## Что нужно сделать
(A) Ответьте по тексту о Кюхельбекере и Бальзаке на три вопроса, пометив ответы так же:
(i) В каком году Кюхельбекер лично слышал речь Кювье во Французской академии?
(ii) Какого числа Кюхельбекер записал, что Бальзак человек с огромным дарованием?
(iii) Какие главы «Шагреневой кожи», судя по сноске, описывают лавку продавца редкостей?
(B) Переведите на английский это предложение из текста о Кюхельбекере и Бальзаке: «Кюхельбекер не только лично слышал речь Кювье во Французской академии в 1821 г., но и не переставал высоко его ценить и интересоваться им.»

## Текст документа

В особенности должны были здесь заинтересовать и прийтись по вкусу Кюхельбекеру страницы, посвященные Кювье. 21 Кюхельбекер не только лично слышал речь Кювье во Французской академии в 1821 г., но и не переставал высоко его ценить и интересоваться им. Было одно качество у Кюхельбекера, которое должно было в особенности сделать его внимательным и расположенным читателем Бальзака: разносторонность интересов. В его крепостных дневниках, представляющих отчеты о чтении, попадаются отчеты и размышления по вопросам истории, философии, естественных наук. В особенности большое впечатление на него производят открытия Кювье. Так, 12 марта 1834 г. он записывает о Кювье строки, прямо перекликающиеся со страницами Бальзака о Кювье в отрывке, прочтенном им несколькими месяцами позднее: "С удовольствием перечел я разбор Абеля Ремюза творения Кювье: голова кружится, когда соображаешь все открытия великого геолога Кювье!".
Уже 17 июля он записывает о Бальзаке слова, показывающие, что новые впечатления прочны: "Бальзак человек с огромным дарованием; отрывок из его повести Сарразин, в Сыне отечества под заглавием Два портрета удивителен!". ***
* Отрывок из романа Бальзака "Шагреневая кожа" "Сын отечества и Северный архив", 1832, т. 27, стр. 173-194; главы IV и V, содержащие описание лавки продавца редкостей.
** Кюхельбекер здесь имеет в виду эпизод с пляской мебели в рассказе Вашингтона Ирвинга "Tales of a traveller", I, 5; "The bold dragoon or the adventure of my grandfather", 1821.

## Сохранённые данные
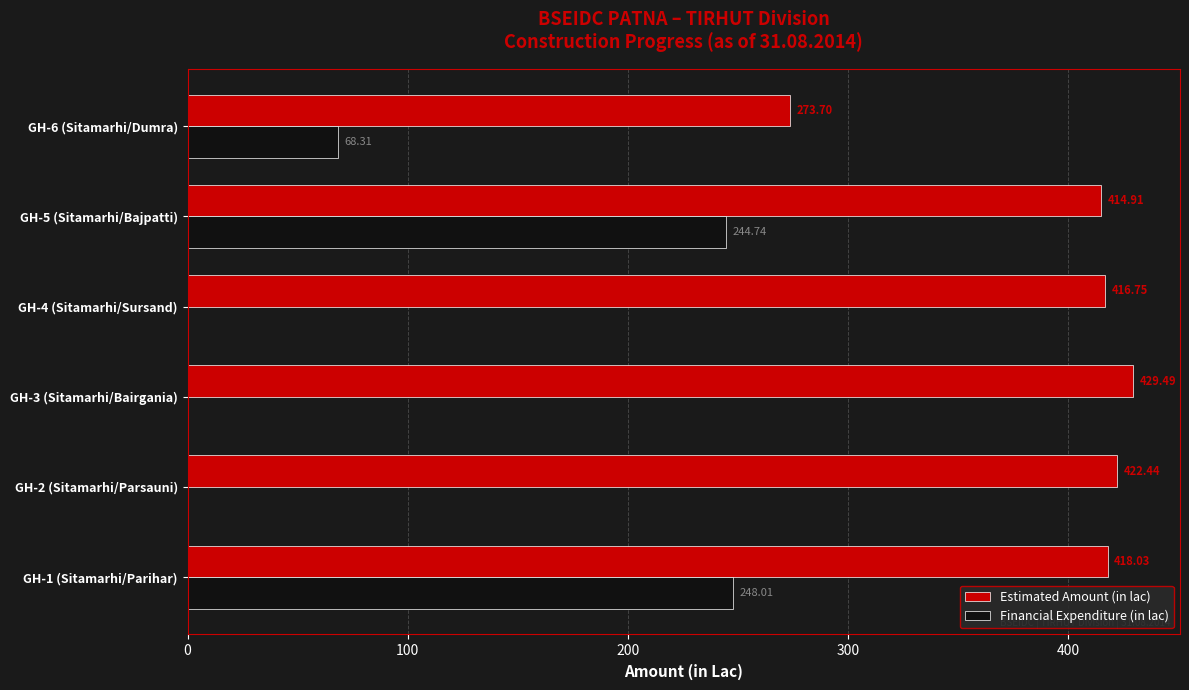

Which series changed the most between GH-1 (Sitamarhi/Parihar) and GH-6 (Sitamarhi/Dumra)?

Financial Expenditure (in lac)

## Все ответы
(A)
(i) В 1821 году.
(ii) 17 июля.
(iii) Главы IV и V.

(B) Küchelbecker not only heard Cuvier's speech at the French Academy in person in 1821, but also never stopped holding him in high regard and taking an interest in him.